ASA 5550 – Reboot Worthwhile

cisco-asa

I've got an ASA 5550 that is performing loads and loads of operations (AnyConnect, NAT, ACL, RADIUS, etc, etc). It isn't particularly overloaded in terms of CPU & Memory, but it has an uptime of over 3.5 years.

Lately I have been attempting to deploy another IPSEC tunnel (via cryptomap) along with a NAT Exempt rule, but the ASA is exhibiting very strange behaviour. Sometimes when I add ACE's a mass of text pops up from nowhere in the description field. No matter what I do, my tests with the on-box PacketTracer tool do not yield the results I expect (for example – I see the packet hitting the Any/Any rule at the bottom of the ACL, even though there is a specifically configured ACE at the top of said ACL).

Anyway, the question is this: Has anyone ever actually solved anything by rebooting an ASA? It isn't my favourite option, but with the very strange behaviours I am seeing troubleshooting is becoming fruitless.

Best Answer

Short answer: Yes.

Longer answer: :-) There are bugs in every piece of software. The longer it runs, the more likely one is going to setup shop in your network. But more to the point, the longer it's gone without a reboot, the more little bits of "old" configuration and/or status will be left lingering. In IOS, no interface foo will emit a warning that it's not completely destroyed and configuration elements may reappear if you recreate the interface -- shouldn't happen in an ASA but in rare cases, it does. I've also seen phantom NAT entries after deleting them from the config. (that one actually is a bug)

When dealing with IPSec/crypto, I've found a whole lot of crazy can be cleared up by a reload. In one case (pix 6.3.5) it wouldn't re-establish a VPN tunnel until I did.

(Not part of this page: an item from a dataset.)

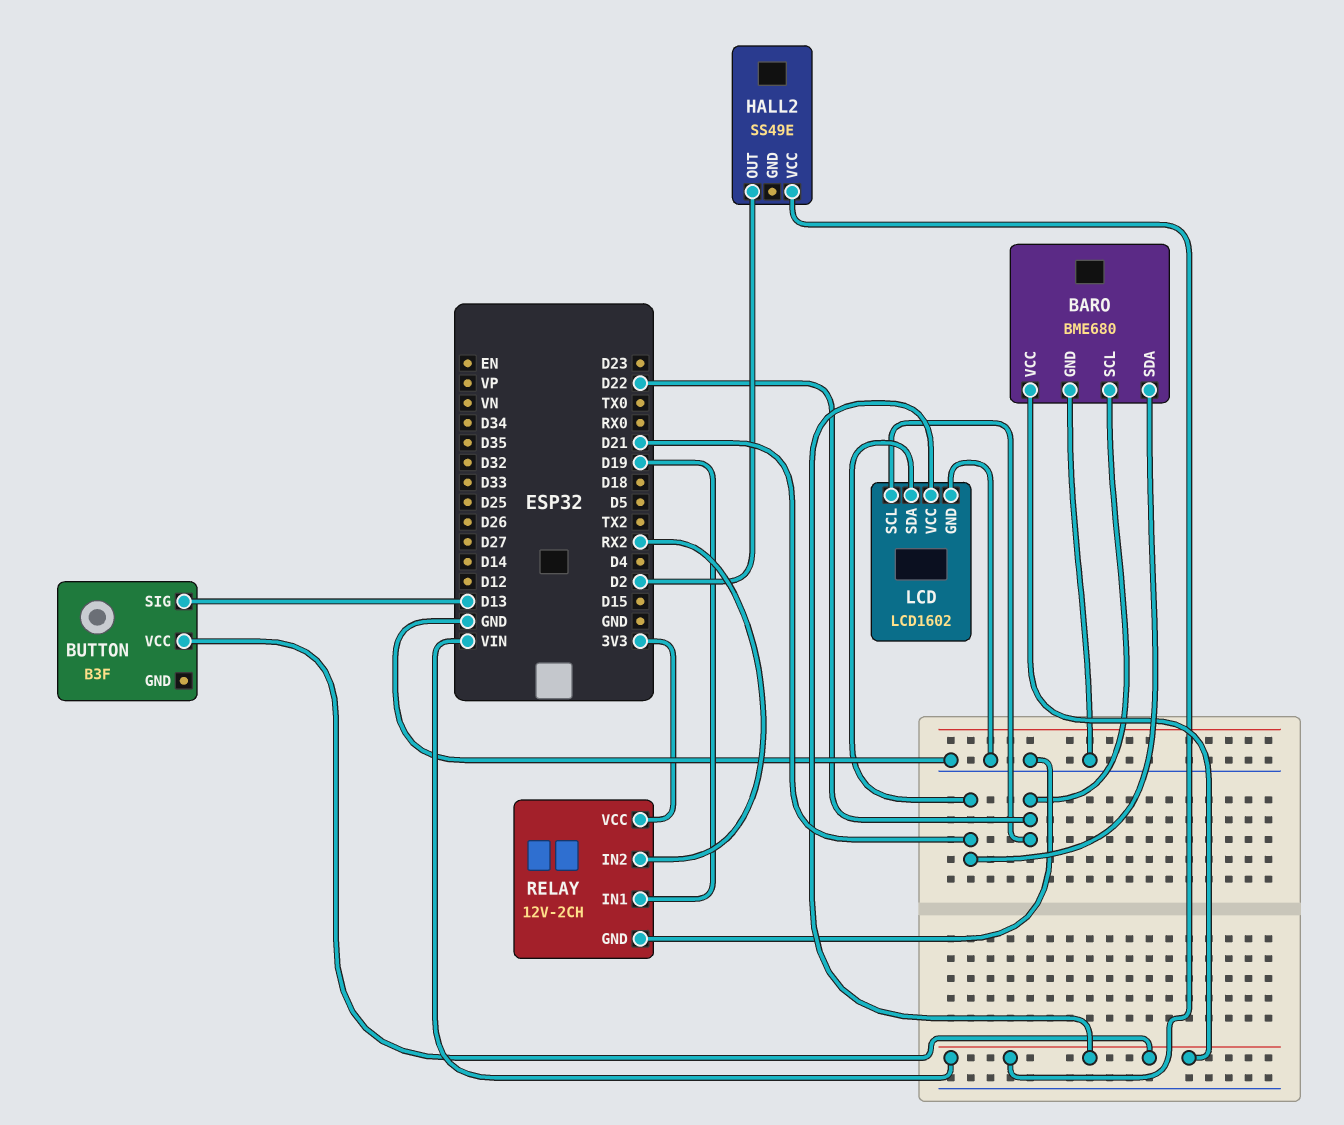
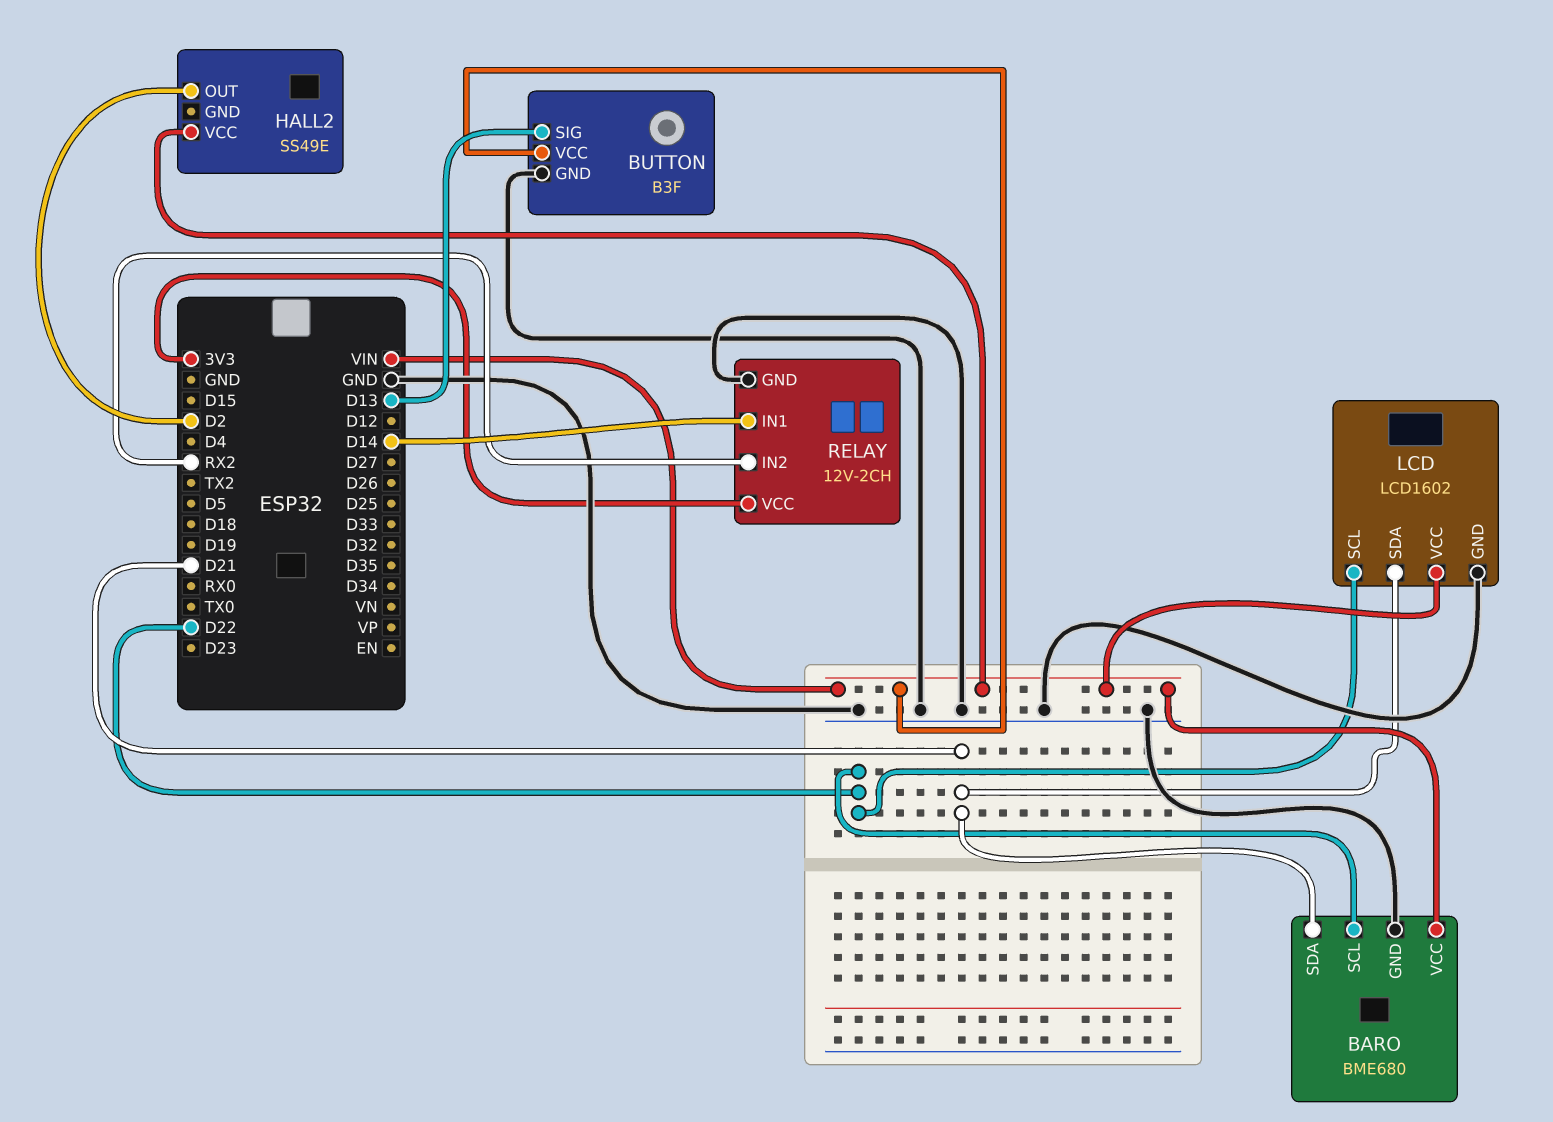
BUTTON pin GND: none -> GND
RELAY pin IN1: D19 -> D14

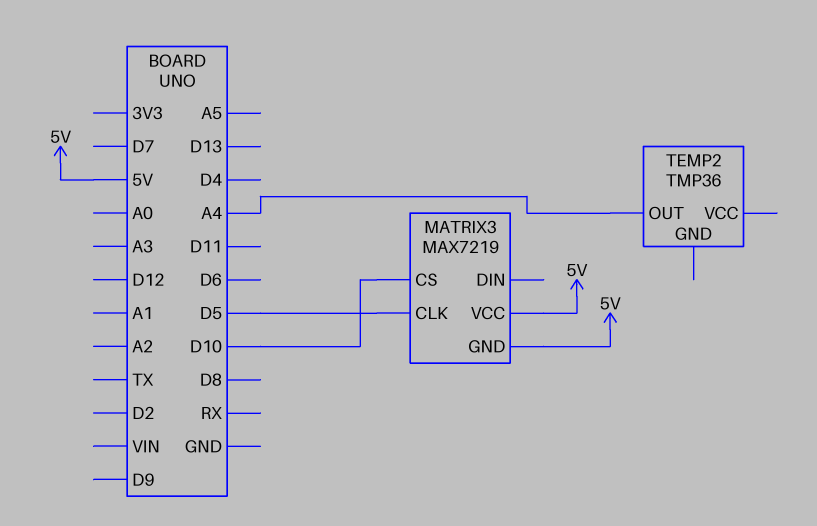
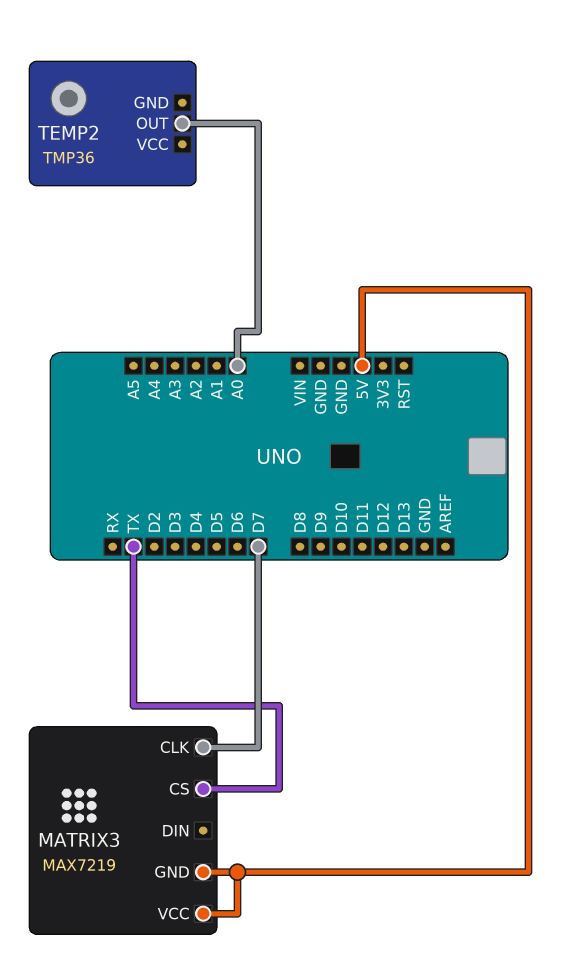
MATRIX3 pin CLK: D5 -> D7
MATRIX3 pin CS: D10 -> TX
TEMP2 pin OUT: A4 -> A0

[edit] A word on reboots in general: I tend to reboot things just to make sure they will. All too often I've had various systems (routers, firewalls, servers) running for extended periods -- constantly being modified, and when something ends up restarting them (usually a power outage, but "oops, wrong machine" happens too) they rarely come back up exactly as they were before... someone forgot to make X start at boot, or some odd interaction of parts makes something not startup as expected. I admit, it's less of a concern for more static parts of one's infrastructure.